In one of the first published pieces looking at the phenomenon a team of researchers from Italy reported that nearly nine in 10 patients discharged from a Rome hospital after recovering from Covid-19 were still experiencing at least one symptom 60 days after onset. Writing in the Journal of the American Medical Association (JAMA) they found that 13 per cent of the 143 people studied were completely free of any symptoms, while 32 per cent had one or two symptoms, and 55 per cent had three or more. Although none of the patients had signs or symptoms of acute illness, many still reported fatigue (53 per cent), breathlessness (43 per cent), joint pain (27 per cent), and chest pain (22 per cent). Some two fifths of patients reported a worsened quality of life.

NHS England says that some Covid-19 survivors are likely to have significant ongoing health problems, “including breathing difficulties, enduring tiredness, reduced muscle function, impaired ability to perform vital everyday tasks, and mental health problems such as post-traumatic stress disorder, anxiety, and depression.”

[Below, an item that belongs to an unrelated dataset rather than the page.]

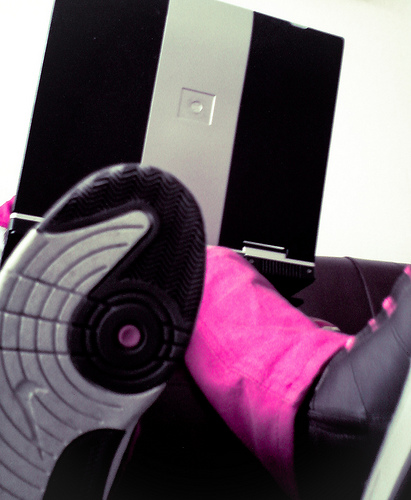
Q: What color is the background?
A: White.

That there may be long term effects from infection with Sars-CoV-2 is not a surprise. According to Dr Frances Williams, Prof of Genomic Epidemiology at Kings College London, about 10 per cent of the 3.9 million people in Britain contributing to the Covid Symptom Study app have effects lasting more than four weeks. Chronic fatigue - classified as fatigue lasting more than six weeks - occurs in other illnesses, she notes. "Prolonged fatigue is well recognised after other viral infections such as the Epstein-Barr virus, which causes glandular fever. Post-viral fatigue was also seen in a quarter of those infected with the original Sars virus in Hong Kong in 2003."

So what might be causing post-Covid fatigue?

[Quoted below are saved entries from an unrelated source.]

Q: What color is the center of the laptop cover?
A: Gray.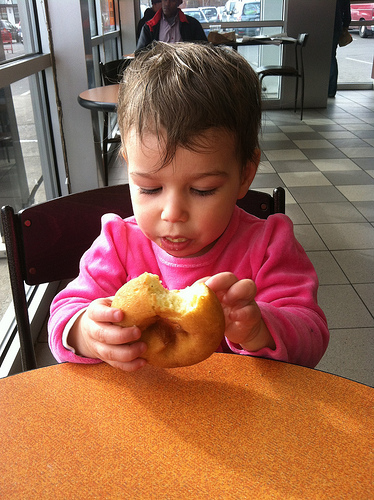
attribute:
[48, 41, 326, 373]
child — girl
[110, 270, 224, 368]
donut — cake donut, yellow, plain, bitten, brown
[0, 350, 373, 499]
table — orange, brownish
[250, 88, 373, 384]
floor — tile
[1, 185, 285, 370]
chair — metal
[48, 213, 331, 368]
shirt — pink, a sweater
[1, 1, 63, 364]
window — large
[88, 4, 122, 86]
window — large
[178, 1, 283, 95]
window — large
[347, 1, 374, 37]
vehicle — red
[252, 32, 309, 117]
chair — black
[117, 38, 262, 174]
hair — brown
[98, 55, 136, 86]
chair — brown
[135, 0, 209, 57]
man — holding something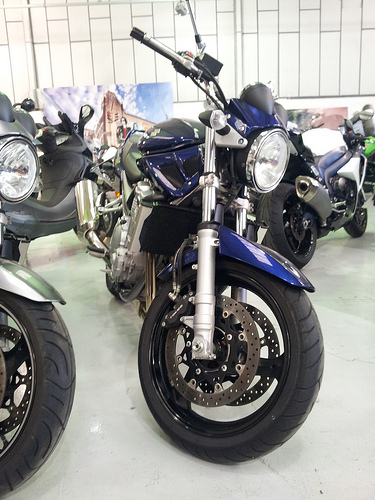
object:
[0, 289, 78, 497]
front tire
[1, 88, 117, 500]
motorcycle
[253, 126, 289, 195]
headlights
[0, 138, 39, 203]
headlights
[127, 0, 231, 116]
handle bar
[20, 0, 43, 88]
bar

“Although we know that lasting fatigue can sometimes follow other viral infections, detailed mechanistic insight is, for the most part, lacking. An ongoing viral infection in lung, brain, fat or other tissue may be one mechanism. A prolonged and inappropriate immune response after the infection has been cleared might be another,” Williams posits. There may also be a pattern of immune system activation during the viral infection that is relevant to prolonged symptoms.

Indeed the possibility of prolonged illness from Covid-19 might soften the cough of those young people who are partying like the infection doesn’t exist.

But for the moment, a post-Covid syndrome remains a possibility rather than a probability.